- **ATIVIDADE**
Continue o texto sobre a exibição de Tolkien na Universidade de Marquette a partir do ponto em que ele termina.

- **TEXTO DO EXERCÍCIO**
De 19 de agosto a 23 de dezembro de 2022 ocorre, em Milwaukee, WI (EUA), a exibição “J.R.R. Tolkien: The Art of the Manuscript”, ou, em tradução livre: “J.R.R. Tolkien: A Arte dos Manuscritos”, na Universidade de Marquette.

O objetivo desta exibição, segundo o site oficial, é “observar o trabalho de Tolkien através da ótica dos manuscritos, tanto em termos dos materiais que Tolkien estudou como filólogo medieval quanto dos manuscritos que ele mesmo criou enquanto desenvolvia seus escritos sobre a Terra-média”.

A exibição foi desenvolvida pelas Bibliotecas Raynor Memorial, da Universidade de Marquette, em conjunto com o Museu de Arte Haggerty, e os curadores são o Dr. William M. Fliss, que é o Arquivista de Tolkien na Marquette, e a Dra. Sarah C. Schaefer, e conta com 147 itens em exibição. Além do acervo da própria Marquette, a exibição contém itens emprestados das Bibliotecas Bodleian, em Oxford.

- **ITENS**
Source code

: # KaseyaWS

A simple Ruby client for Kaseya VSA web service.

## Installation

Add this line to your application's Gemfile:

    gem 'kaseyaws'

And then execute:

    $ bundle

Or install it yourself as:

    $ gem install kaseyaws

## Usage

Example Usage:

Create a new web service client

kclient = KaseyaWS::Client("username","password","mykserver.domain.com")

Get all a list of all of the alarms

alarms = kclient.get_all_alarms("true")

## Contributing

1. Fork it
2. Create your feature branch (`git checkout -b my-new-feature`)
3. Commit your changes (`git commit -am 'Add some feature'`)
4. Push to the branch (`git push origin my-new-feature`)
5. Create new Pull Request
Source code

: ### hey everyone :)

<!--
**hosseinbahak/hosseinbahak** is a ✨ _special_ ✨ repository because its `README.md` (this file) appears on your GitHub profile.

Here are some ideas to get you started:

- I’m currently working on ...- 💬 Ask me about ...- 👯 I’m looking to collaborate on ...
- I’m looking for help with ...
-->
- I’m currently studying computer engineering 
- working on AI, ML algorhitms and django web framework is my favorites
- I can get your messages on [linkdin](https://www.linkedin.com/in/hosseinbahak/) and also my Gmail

- **ESPAÇO PARA RESPOSTA**
A relação entre Tolkien e a Universidade de Marquette é antiga e data dos anos 1950. Tudo começou quando William B. Ready, diretor de bibliotecas da Universidade, entrou em contato com o Professor Tolkien, perguntando se ele não tinha interesse em vender seus manuscritos de O Hobbit e O Senhor dos Anéis, que já eram um grande sucesso na época. Isto deixaria o acervo da recém-construída biblioteca Memorial em ótima situação, e Ready soube aproveitar bem o momento. Tolkien aceitou a proposta, e vendeu os manuscritos por 1.500 libras esterlinas. Os primeiros pacotes começaram a chegar na Universidade em 1957. Mais tarde, outros itens que estavam faltando foram enviados por Christopher Tolkien. No total, a coleção inclui manuscritos originais e vários rascunhos para três dos livros mais famosos do autor, O Hobbit (1937), Mestre Giles D’Aldeia (1949) e O Senhor dos Anéis (1954-1955), bem como a cópia original do livro infantil Sr. Boaventura (publicado em fac-símile em 1982).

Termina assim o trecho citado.